S. 391 would require every adult to enroll in a Healthy Americans Private Insurance (HAPI) plan, which could include a plan established by the states or a plan offered by an employer (in a two-year transition period), unless coverage is provided through Medicare, Medicaid, a retiree health plan, a collectively bargained plan, a veterans’ plan, or a plan of the Indian Health Service. Adults also would be responsible for enrolling their dependent children.

Individuals who fail to enroll in a HAPI plan would be fined an amount equal to the cost of coverage available plus a penalty of 15%.

In general, a HAPI plan would be required to provide benefits for health care items and services that are actuarially equivalent to or greater in value than the benefits offered as of Jan. 1, 2009, under the Blue Cross/Blue Shield Standard Plan provided under the Federal Employees Health Benefits Program.

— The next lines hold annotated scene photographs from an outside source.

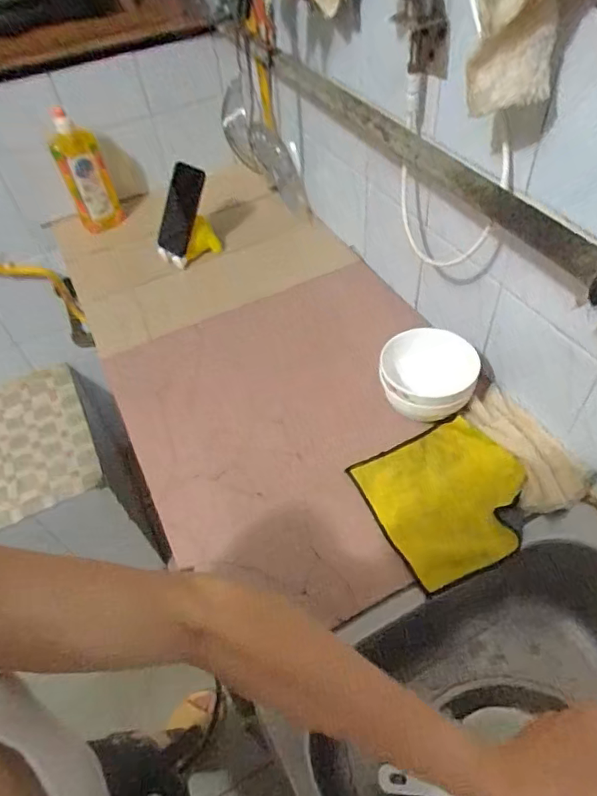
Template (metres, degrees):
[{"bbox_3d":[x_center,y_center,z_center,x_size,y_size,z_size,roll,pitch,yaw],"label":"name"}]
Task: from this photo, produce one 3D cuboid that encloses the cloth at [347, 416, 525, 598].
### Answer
[{"bbox_3d":[0.172,0.112,0.591,0.170,0.014,0.166,-24,52,-11],"label":"cloth"}]

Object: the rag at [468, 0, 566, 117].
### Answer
[{"bbox_3d":[0.170,-0.275,0.377,0.080,0.131,0.035,7,51,12],"label":"rag"}]

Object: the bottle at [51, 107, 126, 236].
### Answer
[{"bbox_3d":[-0.389,-0.409,0.955,0.079,0.216,0.042,-21,51,-11],"label":"bottle"}]

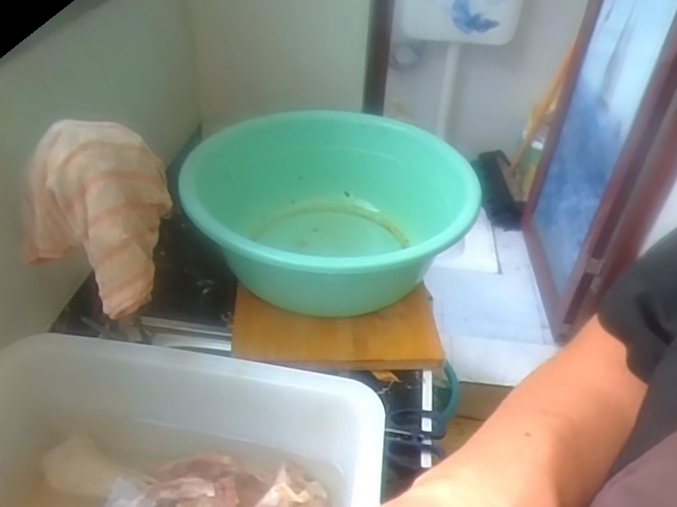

All employers, along with individuals and the government, would share the responsibility of financing health care. During a two-year transition period, employers that provide employee health benefits would be required to convert their workers’ health care premiums into higher wages. Employers that do not currently offer health benefits would have to make phased-in “employer shared responsibility payments,” which would be used to provide financial assistance to individuals and families of modest income.

After two years, all employers would make employer shared responsibility payments. These payments would reflect the relative ability of small and large employers and low- and high-wage industries to make such payments, and would have no direct impact on the coverage that is available to their employees.

According to a recent Commonwealth Fund report, the Wyden-Bennett health reform proposal would increase total health spending by $13.7 billion over a ten-year period, which would include a $98.4 billion spending increase by employers and decreases in spending by the federal government ($39.6 billion), state and local governments ($29.0 billion), and households ($16.2 billion).